11. A method for automatic speech classification as claimed in claim 10, wherein the performing general speech recognition provides an average general speech likelihood score per frame, excluding non-speech frames, of the utterance waveform.

12. A method for automatic speech classification as claimed in claim 11, wherein the performing digit speech recognition provides an average digit speech likelihood score per frame, excluding non-speech frames, of the utterance waveform.

13. A method for automatic speech classification as claimed in claim 12, wherein the evaluating also includes evaluating the average general speech likelihood score per frame against the average digit speech likelihood score per frame to provide the utterance type.

14. A method for automatic speech classification as claimed in claim 13, wherein the performing general speech recognition identifies a maximum general broad likelihood frame score of the utterance waveform.

15. A method for automatic speech classification as claimed in claim 14, wherein the performing digit speech recognition provides a maximum digit broad likelihood frame score of the utterance waveform.

16. A method for automatic speech classification as claimed in claim 15, wherein evaluating also includes evaluating the maximum general broad likelihood frame score against the maximum digit broad likelihood frame score to provide the utterance type.

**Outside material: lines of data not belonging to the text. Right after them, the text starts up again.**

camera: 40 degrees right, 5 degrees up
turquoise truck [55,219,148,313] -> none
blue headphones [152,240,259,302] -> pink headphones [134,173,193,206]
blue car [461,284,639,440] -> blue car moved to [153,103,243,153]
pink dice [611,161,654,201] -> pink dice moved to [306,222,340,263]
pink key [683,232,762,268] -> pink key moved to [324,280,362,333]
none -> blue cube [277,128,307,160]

17. A method for automatic speech classification as claimed in claim 16, wherein the performing general speech recognition identifies a minimum general broad likelihood frame score of the utterance type.

18. A method for automatic speech classification as claimed in claim 17, wherein the performing digit speech recognition provides a minimum digit broad likelihood frame score of the utterance type.

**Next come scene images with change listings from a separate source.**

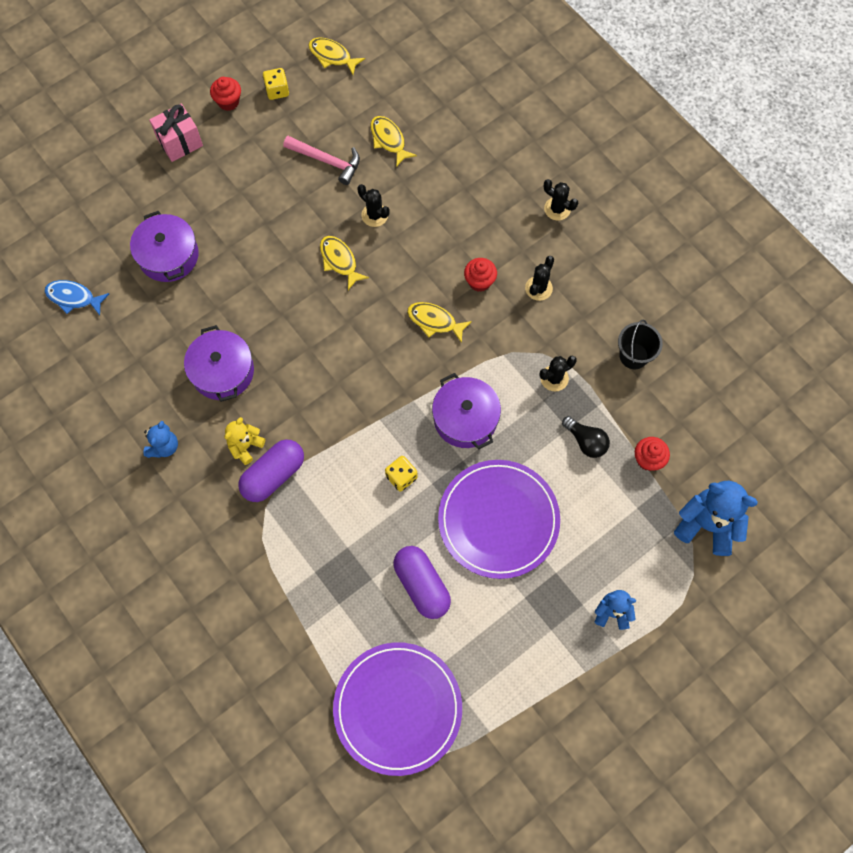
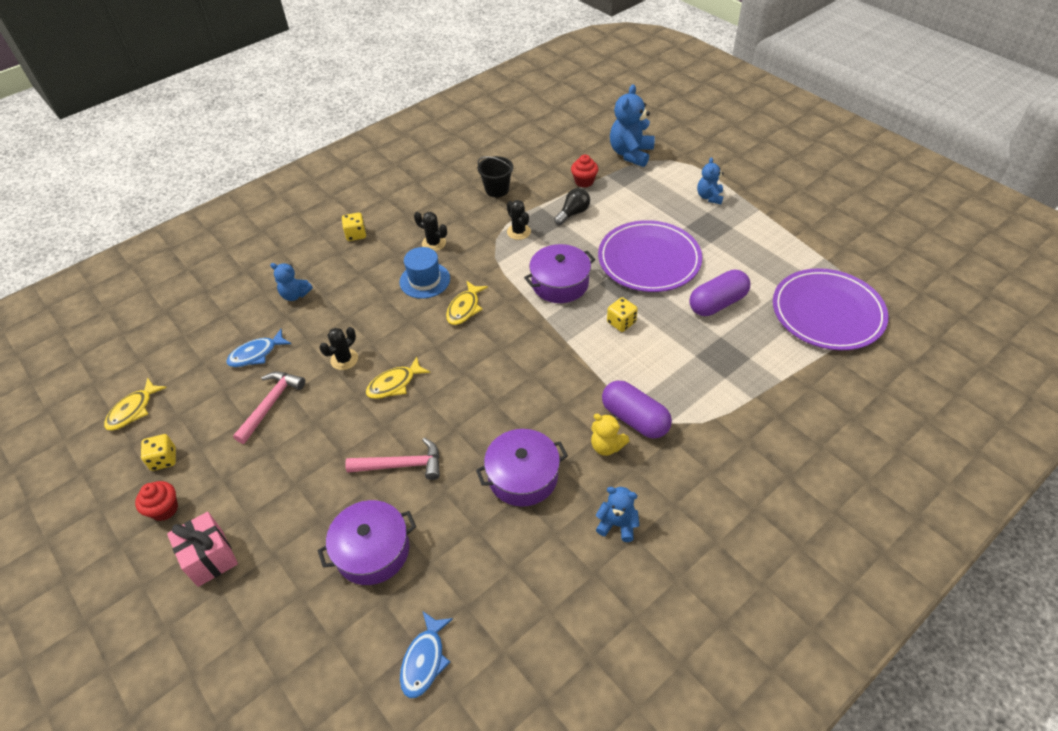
camera: 90 degrees left, 20 degrees down
yellow fish [370,116,417,167] -> blue fish [226,329,291,367]
red cupcake [464,258,497,292] -> blue hat [399,247,450,299]
black cactus [544,179,578,221] -> yellow dice [342,212,366,241]
none -> blue teddy bear [270,263,313,301]
none -> pink hammer [345,438,440,480]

19. A method for automatic speech classification as claimed in claim 18, wherein the evaluating also includes evaluating the minimum general broad likelihood segment score against the minimum general broad likelihood segment score to provide the utterance type.

20. A method for automatic speech classification as claimed in claim 19, wherein the evaluating is performed by a classifier trained on both digit strings and text strings.

21. A method for automatic speech classification as claimed in claim 3, wherein the response includes a control signal for activating a function of the device.

22. A method for automatic speech classification as claimed in claim 21, wherein the response includes a telephone number dialing function when the utterance type is identified as a digit string, wherein the digit sting is a telephone number.